On dit souvent que mieux vaut tard que jamais. Cette maxime prend tout son sens lorsqu’une vie entière de probité et de dévouement finit par être reconnue. Car dans le métier de journaliste, où l’ombre est souvent plus vaste que la lumière, rares sont ceux qui récoltent les fruits de leur intégrité. Hassane Kaba, lui, vient de recevoir cet hommage mérité.
Le week-end dernier, la Haute Autorité de la Communication (HAC) a organisé sa traditionnelle cérémonie de présentation de vœux au siège de l’institution, dans la commune de Kaloum. Mais au-delà des discours et des formules convenues, un moment a marqué les esprits : la reconnaissance publique d’un homme qui incarne la rigueur et l’humilité dans le paysage médiatique guinéen.

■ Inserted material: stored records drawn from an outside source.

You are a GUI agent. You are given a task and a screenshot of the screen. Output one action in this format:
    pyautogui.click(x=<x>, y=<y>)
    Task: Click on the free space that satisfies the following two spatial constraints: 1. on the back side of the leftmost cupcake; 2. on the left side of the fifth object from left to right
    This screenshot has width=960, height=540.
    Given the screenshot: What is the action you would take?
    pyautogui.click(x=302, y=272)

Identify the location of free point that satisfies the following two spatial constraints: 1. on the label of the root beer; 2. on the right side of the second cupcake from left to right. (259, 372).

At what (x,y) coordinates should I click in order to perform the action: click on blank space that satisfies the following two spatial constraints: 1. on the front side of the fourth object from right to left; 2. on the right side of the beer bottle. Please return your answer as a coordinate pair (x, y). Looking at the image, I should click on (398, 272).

Une reconnaissance inattendue mais éclatante
Parmi les personnalités honorées, le Directeur Général de la Maison de la Presse de Guinée, Hassane Kaba, a été distingué. Fidèle à sa modestie, il ne s’attendait pas à une telle considération. Pourtant, devant un parterre de journalistes de toutes générations, le président de la HAC, Boubacar Yacine Diallo, a tenu à rappeler la stature de cet homme discret mais essentiel : « Je tenais à faire remettre ce satisfecit par un journaliste irréprochable. Un journaliste qui n’a jamais violé ni l’éthique ni la déontologie. Un journaliste qui, même après avoir bénéficié de bourses de formation à l’étranger, est toujours revenu servir son pays. Et pourtant, peu de personnes parlent de lui, alors qu’il est ici, parmi nous. »

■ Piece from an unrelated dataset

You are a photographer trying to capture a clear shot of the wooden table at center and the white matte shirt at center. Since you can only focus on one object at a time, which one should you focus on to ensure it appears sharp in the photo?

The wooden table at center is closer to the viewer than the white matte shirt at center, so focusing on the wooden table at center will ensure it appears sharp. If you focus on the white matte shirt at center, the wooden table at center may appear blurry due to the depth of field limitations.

Un parcours jalonné de responsabilités
Hassane Kaba n’est pas seulement un visage connu de la presse guinéenne. Il est une mémoire vivante de ses combats et de ses évolutions. Ancien directeur de publication, président de l’Association des Éditeurs de la Presse Indépendante de Guinée (AGEPI), il est aujourd’hui à la tête de la Maison de la Presse. Son parcours est marqué par une fidélité sans faille à la profession, enrichi par des formations au Canada, un stage au Japon et un séminaire aux États-Unis. Pendant près d’une décennie, il a dirigé le groupe de presse L’Indépendant – Le Démocrate, contribuant à façonner un journalisme exigeant et responsable.
Une rare distinction dans un contexte fragile
Dans un pays où l’intégrité des cadres et des journalistes est souvent mise à rude épreuve, cette reconnaissance de la HAC apparaît comme une exception, presque une première. Elle rappelle que l’éthique et la déontologie ne sont pas des idéaux abstraits, mais des valeurs incarnées par des figures comme Hassane Kaba.

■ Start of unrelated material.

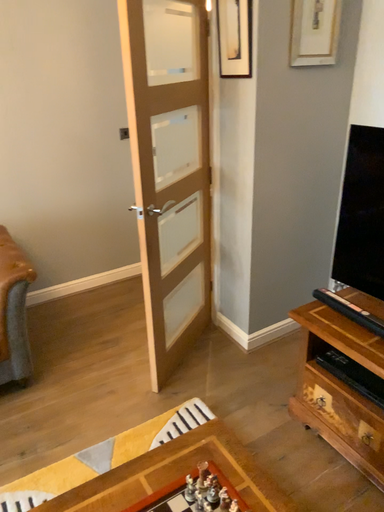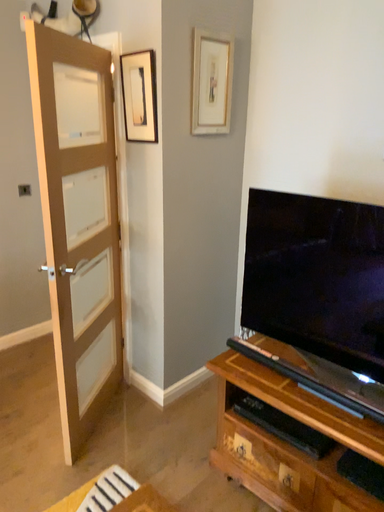
Question: Which way did the camera rotate in the video?

Choices:
 (A) rotated upward
 (B) rotated downward

Answer: (A)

Les réactions du public en disent long : « Rien à dire », « Il le mérite », « La HAC ne s’est pas trompée ». Autant de voix qui traduisent le soulagement et la fierté de voir un journaliste honoré pour ce qu’il représente : la constance, la dignité et la loyauté envers son pays.
Plus qu’un hommage, un symbole
Ce satisfecit dépasse la personne de Hassane Kaba. Il devient un symbole pour toute une profession en quête de repères et de reconnaissance. Il rappelle que, malgré les tempêtes, il existe encore des journalistes qui portent haut le flambeau de l’éthique et qui, par leur exemple, redonnent confiance à une société en quête de vérité.